__Exercise requirements__
Retype the records below word for word and omit any image.

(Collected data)
============
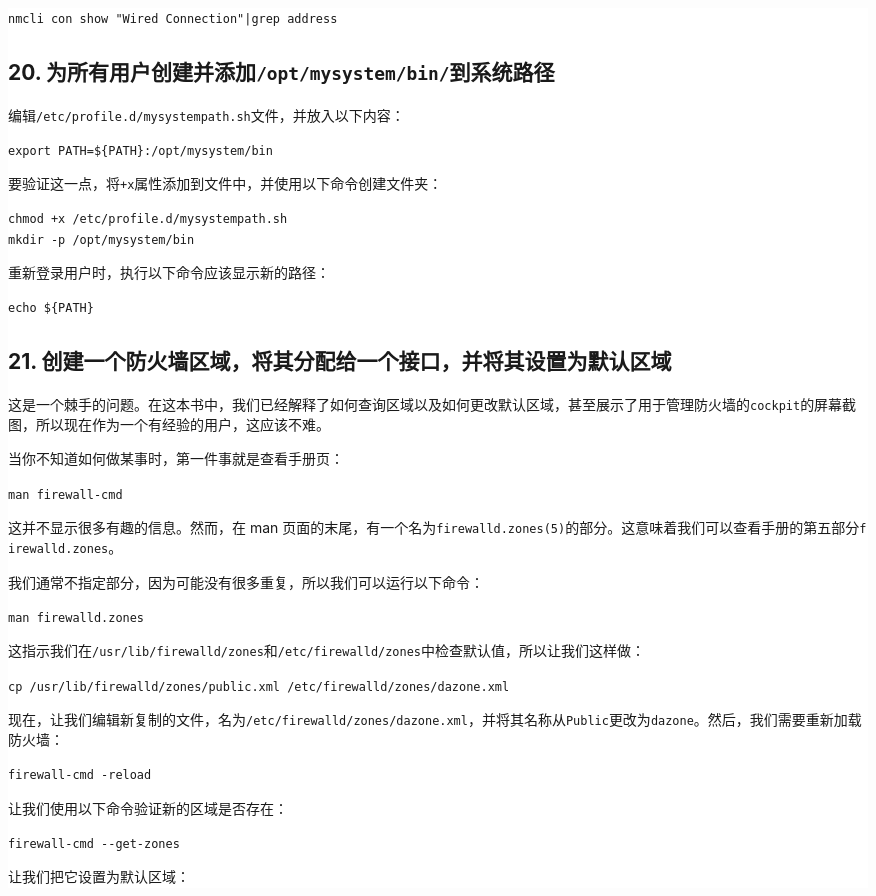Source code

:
 ```
nmcli con show "Wired Connection"|grep address
```

## 20\. 为所有用户创建并添加`/opt/mysystem/bin/`到系统路径

编辑`/etc/profile.d/mysystempath.sh`文件，并放入以下内容：

```
export PATH=${PATH}:/opt/mysystem/bin
```

要验证这一点，将`+x`属性添加到文件中，并使用以下命令创建文件夹：

```
chmod +x /etc/profile.d/mysystempath.sh
mkdir -p /opt/mysystem/bin
```

重新登录用户时，执行以下命令应该显示新的路径：

```
echo ${PATH}
```

## 21\. 创建一个防火墙区域，将其分配给一个接口，并将其设置为默认区域

这是一个棘手的问题。在这本书中，我们已经解释了如何查询区域以及如何更改默认区域，甚至展示了用于管理防火墙的`cockpit`的屏幕截图，所以现在作为一个有经验的用户，这应该不难。

当你不知道如何做某事时，第一件事就是查看手册页：

```
man firewall-cmd
```

这并不显示很多有趣的信息。然而，在 man 页面的末尾，有一个名为`firewalld.zones(5)`的部分。这意味着我们可以查看手册的第五部分`firewalld.zones`。

我们通常不指定部分，因为可能没有很多重复，所以我们可以运行以下命令：

```
man firewalld.zones
```

这指示我们在`/usr/lib/firewalld/zones`和`/etc/firewalld/zones`中检查默认值，所以让我们这样做：

```
cp /usr/lib/firewalld/zones/public.xml /etc/firewalld/zones/dazone.xml
```

现在，让我们编辑新复制的文件，名为`/etc/firewalld/zones/dazone.xml`，并将其名称从`Public`更改为`dazone`。然后，我们需要重新加载防火墙：

```
firewall-cmd -reload
```

让我们使用以下命令验证新的区域是否存在：

```
firewall-cmd --get-zones
```

让我们把它设置为默认区域：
============
__Written response__
Source code

:
 ```
nmcli con show "Wired Connection"|grep address
```

## 20\. 为所有用户创建并添加`/opt/mysystem/bin/`到系统路径

编辑`/etc/profile.d/mysystempath.sh`文件，并放入以下内容：

```
export PATH=${PATH}:/opt/mysystem/bin
```

要验证这一点，将`+x`属性添加到文件中，并使用以下命令创建文件夹：

```
chmod +x /etc/profile.d/mysystempath.sh
mkdir -p /opt/mysystem/bin
```

重新登录用户时，执行以下命令应该显示新的路径：

```
echo ${PATH}
```

## 21\. 创建一个防火墙区域，将其分配给一个接口，并将其设置为默认区域

这是一个棘手的问题。在这本书中，我们已经解释了如何查询区域以及如何更改默认区域，甚至展示了用于管理防火墙的`cockpit`的屏幕截图，所以现在作为一个有经验的用户，这应该不难。

当你不知道如何做某事时，第一件事就是查看手册页：

```
man firewall-cmd
```

这并不显示很多有趣的信息。然而，在 man 页面的末尾，有一个名为`firewalld.zones(5)`的部分。这意味着我们可以查看手册的第五部分`firewalld.zones`。

我们通常不指定部分，因为可能没有很多重复，所以我们可以运行以下命令：

```
man firewalld.zones
```

这指示我们在`/usr/lib/firewalld/zones`和`/etc/firewalld/zones`中检查默认值，所以让我们这样做：

```
cp /usr/lib/firewalld/zones/public.xml /etc/firewalld/zones/dazone.xml
```

现在，让我们编辑新复制的文件，名为`/etc/firewalld/zones/dazone.xml`，并将其名称从`Public`更改为`dazone`。然后，我们需要重新加载防火墙：

```
firewall-cmd -reload
```

让我们使用以下命令验证新的区域是否存在：

```
firewall-cmd --get-zones
```

让我们把它设置为默认区域：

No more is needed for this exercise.